The Atlanta Journal-Constitution
TIME TO SPRING FORWARD
TURN CLOCKS AHEAD ONE HOUR AT 2 A.M. SUNDAY
Would you trade a one-time hour of sleep loss in exchange for an entire season of later sunsets? You won’t have much choice in the matter tonight. After four months, we’re set to return to daylight saving time.
We’ll turn our clocks ahead one hour at 2 a.m. Sunday, effectively making it 3 a.m. (So don’t schedule any important meetings at 2:30 a.m., because that time won’t exist Sunday. It’s also not a great time for a meeting anyway.)
We lose an hour of sleep, but only for one night. It’s just to shift us toward later sunsets until November.
Of course, this will come with later sunrises, but most of us would prefer that sunlight at the end of the day, after work, when we can enjoy it. Waking up in the dark seems like a fair trade.
The exception will be Arizona, which, save for the Navajo Reservation, remains on standard time all year long. That means they’ll keep the earlier sunsets. Their logic was that the characteristically hot climate meant cooler, darker evenings would be a welcome respite from the heat.
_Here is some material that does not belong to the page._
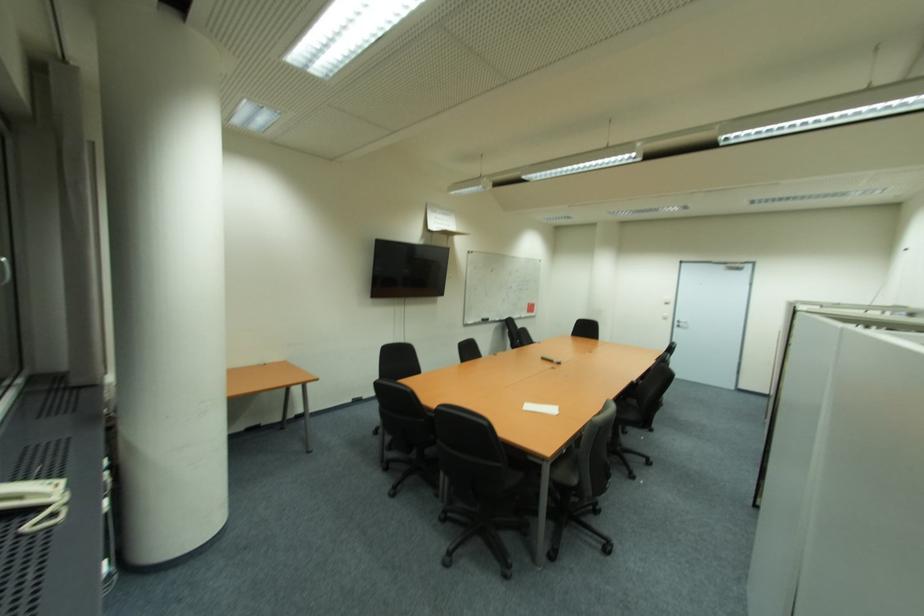
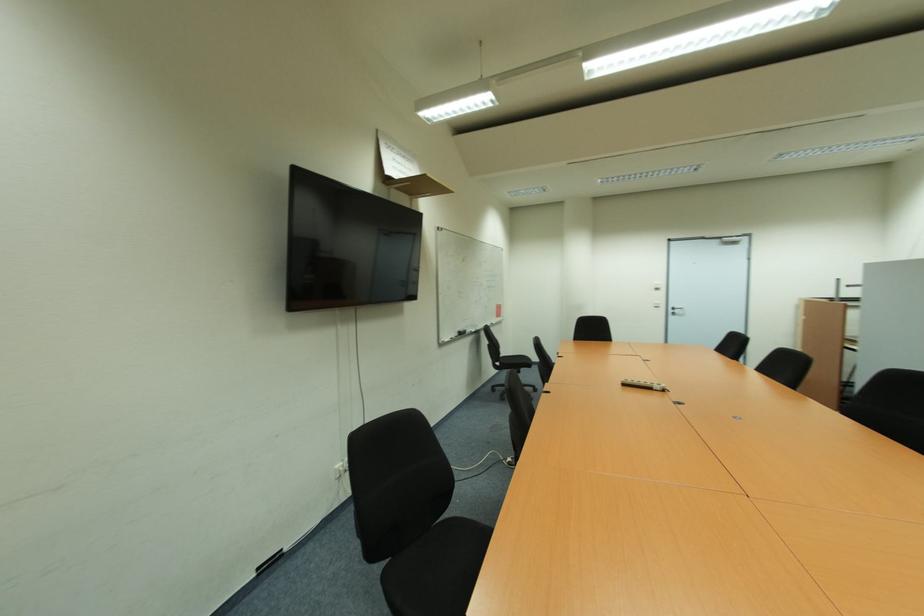
What movement of the cameraman would produce the second image?

The cameraman moved toward left, forward.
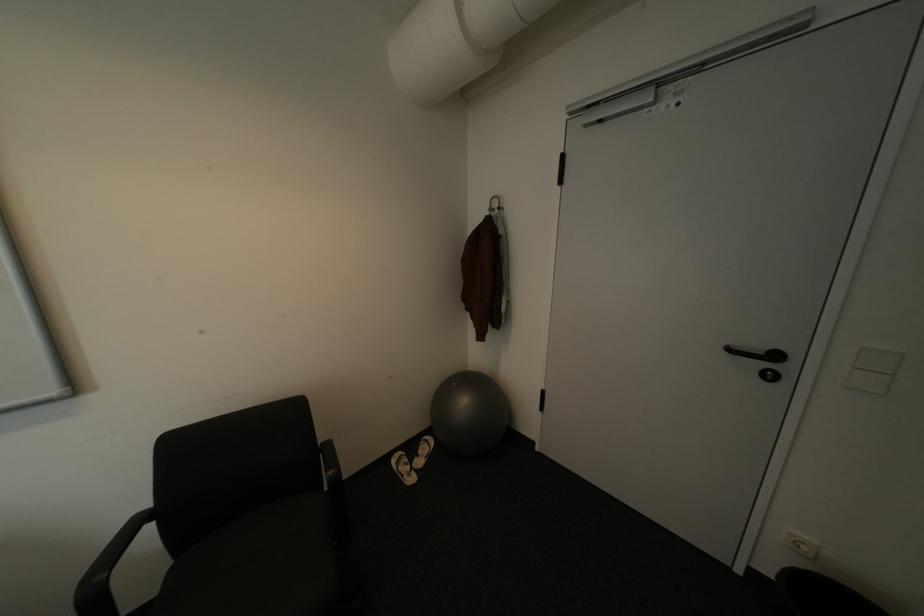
After a winter of short days and cruel sunsets sometimes falling before 5 p.m., many in the Northeast and Mid-Atlantic yearn for the commencement of daylight saving time. It heralds the first noticeable step to springtime, with the weather eventually following suit and the days becoming longer. In fact, the days grow longer by a greater margin during the next two weeks than any point all year. Daylight is increasing by roughly 2½ minutes each day.
The annual shortening of the days in the months leading up to winter — and gradual regaining of sunlight in the spring — comes thanks to the Earth’s 23.5-degree tilt on its axis.
Day length varies the most at the poles and least at the equator. In between, the annual variability is a bit more moderate.
In Chicago, the difference between the shortest and longest day of the year is 6 hours, 6 minutes. Closer to the equator in Miami, that difference is 3 hours, 14 minutes.
And during the summer, days are actually longer in Chicago than in Miami.
Standard time — which we abide by in winter — was invented to compensate for the dwindling of daylight in the winter.